[Opening Source records section]

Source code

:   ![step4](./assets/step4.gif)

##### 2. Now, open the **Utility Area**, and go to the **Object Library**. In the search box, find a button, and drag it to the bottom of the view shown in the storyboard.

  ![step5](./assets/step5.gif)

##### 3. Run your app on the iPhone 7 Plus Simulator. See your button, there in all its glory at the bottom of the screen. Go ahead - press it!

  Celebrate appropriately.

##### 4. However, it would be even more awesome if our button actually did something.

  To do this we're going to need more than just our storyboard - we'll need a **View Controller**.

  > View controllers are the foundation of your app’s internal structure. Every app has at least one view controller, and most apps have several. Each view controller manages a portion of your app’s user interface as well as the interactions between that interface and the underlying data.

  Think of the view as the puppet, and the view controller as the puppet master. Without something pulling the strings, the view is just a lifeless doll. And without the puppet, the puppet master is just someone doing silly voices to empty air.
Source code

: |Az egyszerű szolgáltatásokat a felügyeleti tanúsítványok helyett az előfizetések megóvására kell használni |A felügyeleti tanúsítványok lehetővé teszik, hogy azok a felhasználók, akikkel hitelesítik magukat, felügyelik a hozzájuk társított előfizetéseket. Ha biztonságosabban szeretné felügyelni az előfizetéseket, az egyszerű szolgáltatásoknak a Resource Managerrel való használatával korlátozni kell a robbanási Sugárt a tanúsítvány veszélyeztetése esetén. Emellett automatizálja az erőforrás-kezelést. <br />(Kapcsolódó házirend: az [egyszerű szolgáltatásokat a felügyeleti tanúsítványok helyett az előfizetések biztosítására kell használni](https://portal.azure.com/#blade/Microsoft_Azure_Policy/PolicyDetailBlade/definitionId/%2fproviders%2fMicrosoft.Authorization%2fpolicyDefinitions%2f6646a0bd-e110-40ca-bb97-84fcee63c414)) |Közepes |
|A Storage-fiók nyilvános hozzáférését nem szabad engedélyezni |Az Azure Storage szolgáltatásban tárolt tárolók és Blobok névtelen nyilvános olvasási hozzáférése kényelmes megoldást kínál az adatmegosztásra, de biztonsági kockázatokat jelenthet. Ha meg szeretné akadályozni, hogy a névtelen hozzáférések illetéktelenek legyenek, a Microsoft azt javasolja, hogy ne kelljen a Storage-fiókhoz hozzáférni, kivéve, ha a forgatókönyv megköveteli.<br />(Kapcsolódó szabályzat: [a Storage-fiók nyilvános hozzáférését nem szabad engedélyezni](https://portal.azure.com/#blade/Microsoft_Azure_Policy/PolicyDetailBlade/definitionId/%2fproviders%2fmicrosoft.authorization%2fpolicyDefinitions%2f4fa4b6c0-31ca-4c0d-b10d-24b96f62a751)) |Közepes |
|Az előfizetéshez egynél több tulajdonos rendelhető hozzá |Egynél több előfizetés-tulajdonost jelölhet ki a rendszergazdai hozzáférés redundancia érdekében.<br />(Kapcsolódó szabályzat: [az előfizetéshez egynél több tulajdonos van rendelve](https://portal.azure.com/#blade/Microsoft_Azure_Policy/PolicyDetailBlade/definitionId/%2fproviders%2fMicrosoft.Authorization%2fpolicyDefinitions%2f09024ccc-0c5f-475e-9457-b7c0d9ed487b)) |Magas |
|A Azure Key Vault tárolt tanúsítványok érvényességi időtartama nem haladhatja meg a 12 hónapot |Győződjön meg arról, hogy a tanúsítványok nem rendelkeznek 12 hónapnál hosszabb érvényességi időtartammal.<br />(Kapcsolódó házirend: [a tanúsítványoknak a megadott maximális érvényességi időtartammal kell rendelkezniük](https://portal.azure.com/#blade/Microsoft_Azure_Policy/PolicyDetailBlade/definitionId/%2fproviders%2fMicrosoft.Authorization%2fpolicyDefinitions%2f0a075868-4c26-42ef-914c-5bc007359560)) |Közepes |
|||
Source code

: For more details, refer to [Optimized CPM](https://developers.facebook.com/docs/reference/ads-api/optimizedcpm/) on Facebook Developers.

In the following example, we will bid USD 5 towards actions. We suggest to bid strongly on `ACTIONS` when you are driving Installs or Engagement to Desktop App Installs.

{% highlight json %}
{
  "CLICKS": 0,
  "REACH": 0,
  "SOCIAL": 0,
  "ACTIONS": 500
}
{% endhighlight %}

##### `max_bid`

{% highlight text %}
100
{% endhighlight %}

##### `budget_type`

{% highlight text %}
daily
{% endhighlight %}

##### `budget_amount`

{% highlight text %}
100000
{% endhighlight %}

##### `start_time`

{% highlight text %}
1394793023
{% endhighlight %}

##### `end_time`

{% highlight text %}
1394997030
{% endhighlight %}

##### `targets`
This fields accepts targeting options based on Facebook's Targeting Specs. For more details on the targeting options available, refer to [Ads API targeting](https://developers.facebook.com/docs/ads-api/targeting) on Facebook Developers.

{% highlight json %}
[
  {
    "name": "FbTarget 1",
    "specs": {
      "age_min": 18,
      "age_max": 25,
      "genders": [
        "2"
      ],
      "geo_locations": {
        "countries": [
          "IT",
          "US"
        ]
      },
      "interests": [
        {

[Closing Source records section]

### How to complete this task
Give the whole listing again, character for character.

### Expected answer
Source code

:   ![step4](./assets/step4.gif)

##### 2. Now, open the **Utility Area**, and go to the **Object Library**. In the search box, find a button, and drag it to the bottom of the view shown in the storyboard.

  ![step5](./assets/step5.gif)

##### 3. Run your app on the iPhone 7 Plus Simulator. See your button, there in all its glory at the bottom of the screen. Go ahead - press it!

  Celebrate appropriately.

##### 4. However, it would be even more awesome if our button actually did something.

  To do this we're going to need more than just our storyboard - we'll need a **View Controller**.

  > View controllers are the foundation of your app’s internal structure. Every app has at least one view controller, and most apps have several. Each view controller manages a portion of your app’s user interface as well as the interactions between that interface and the underlying data.

  Think of the view as the puppet, and the view controller as the puppet master. Without something pulling the strings, the view is just a lifeless doll. And without the puppet, the puppet master is just someone doing silly voices to empty air.
Source code

: |Az egyszerű szolgáltatásokat a felügyeleti tanúsítványok helyett az előfizetések megóvására kell használni |A felügyeleti tanúsítványok lehetővé teszik, hogy azok a felhasználók, akikkel hitelesítik magukat, felügyelik a hozzájuk társított előfizetéseket. Ha biztonságosabban szeretné felügyelni az előfizetéseket, az egyszerű szolgáltatásoknak a Resource Managerrel való használatával korlátozni kell a robbanási Sugárt a tanúsítvány veszélyeztetése esetén. Emellett automatizálja az erőforrás-kezelést. <br />(Kapcsolódó házirend: az [egyszerű szolgáltatásokat a felügyeleti tanúsítványok helyett az előfizetések biztosítására kell használni](https://portal.azure.com/#blade/Microsoft_Azure_Policy/PolicyDetailBlade/definitionId/%2fproviders%2fMicrosoft.Authorization%2fpolicyDefinitions%2f6646a0bd-e110-40ca-bb97-84fcee63c414)) |Közepes |
|A Storage-fiók nyilvános hozzáférését nem szabad engedélyezni |Az Azure Storage szolgáltatásban tárolt tárolók és Blobok névtelen nyilvános olvasási hozzáférése kényelmes megoldást kínál az adatmegosztásra, de biztonsági kockázatokat jelenthet. Ha meg szeretné akadályozni, hogy a névtelen hozzáférések illetéktelenek legyenek, a Microsoft azt javasolja, hogy ne kelljen a Storage-fiókhoz hozzáférni, kivéve, ha a forgatókönyv megköveteli.<br />(Kapcsolódó szabályzat: [a Storage-fiók nyilvános hozzáférését nem szabad engedélyezni](https://portal.azure.com/#blade/Microsoft_Azure_Policy/PolicyDetailBlade/definitionId/%2fproviders%2fmicrosoft.authorization%2fpolicyDefinitions%2f4fa4b6c0-31ca-4c0d-b10d-24b96f62a751)) |Közepes |
|Az előfizetéshez egynél több tulajdonos rendelhető hozzá |Egynél több előfizetés-tulajdonost jelölhet ki a rendszergazdai hozzáférés redundancia érdekében.<br />(Kapcsolódó szabályzat: [az előfizetéshez egynél több tulajdonos van rendelve](https://portal.azure.com/#blade/Microsoft_Azure_Policy/PolicyDetailBlade/definitionId/%2fproviders%2fMicrosoft.Authorization%2fpolicyDefinitions%2f09024ccc-0c5f-475e-9457-b7c0d9ed487b)) |Magas |
|A Azure Key Vault tárolt tanúsítványok érvényességi időtartama nem haladhatja meg a 12 hónapot |Győződjön meg arról, hogy a tanúsítványok nem rendelkeznek 12 hónapnál hosszabb érvényességi időtartammal.<br />(Kapcsolódó házirend: [a tanúsítványoknak a megadott maximális érvényességi időtartammal kell rendelkezniük](https://portal.azure.com/#blade/Microsoft_Azure_Policy/PolicyDetailBlade/definitionId/%2fproviders%2fMicrosoft.Authorization%2fpolicyDefinitions%2f0a075868-4c26-42ef-914c-5bc007359560)) |Közepes |
|||
Source code

: For more details, refer to [Optimized CPM](https://developers.facebook.com/docs/reference/ads-api/optimizedcpm/) on Facebook Developers.

In the following example, we will bid USD 5 towards actions. We suggest to bid strongly on `ACTIONS` when you are driving Installs or Engagement to Desktop App Installs.

{% highlight json %}
{
  "CLICKS": 0,
  "REACH": 0,
  "SOCIAL": 0,
  "ACTIONS": 500
}
{% endhighlight %}

##### `max_bid`

{% highlight text %}
100
{% endhighlight %}

##### `budget_type`

{% highlight text %}
daily
{% endhighlight %}

##### `budget_amount`

{% highlight text %}
100000
{% endhighlight %}

##### `start_time`

{% highlight text %}
1394793023
{% endhighlight %}

##### `end_time`

{% highlight text %}
1394997030
{% endhighlight %}

##### `targets`
This fields accepts targeting options based on Facebook's Targeting Specs. For more details on the targeting options available, refer to [Ads API targeting](https://developers.facebook.com/docs/ads-api/targeting) on Facebook Developers.

{% highlight json %}
[
  {
    "name": "FbTarget 1",
    "specs": {
      "age_min": 18,
      "age_max": 25,
      "genders": [
        "2"
      ],
      "geo_locations": {
        "countries": [
          "IT",
          "US"
        ]
      },
      "interests": [
        {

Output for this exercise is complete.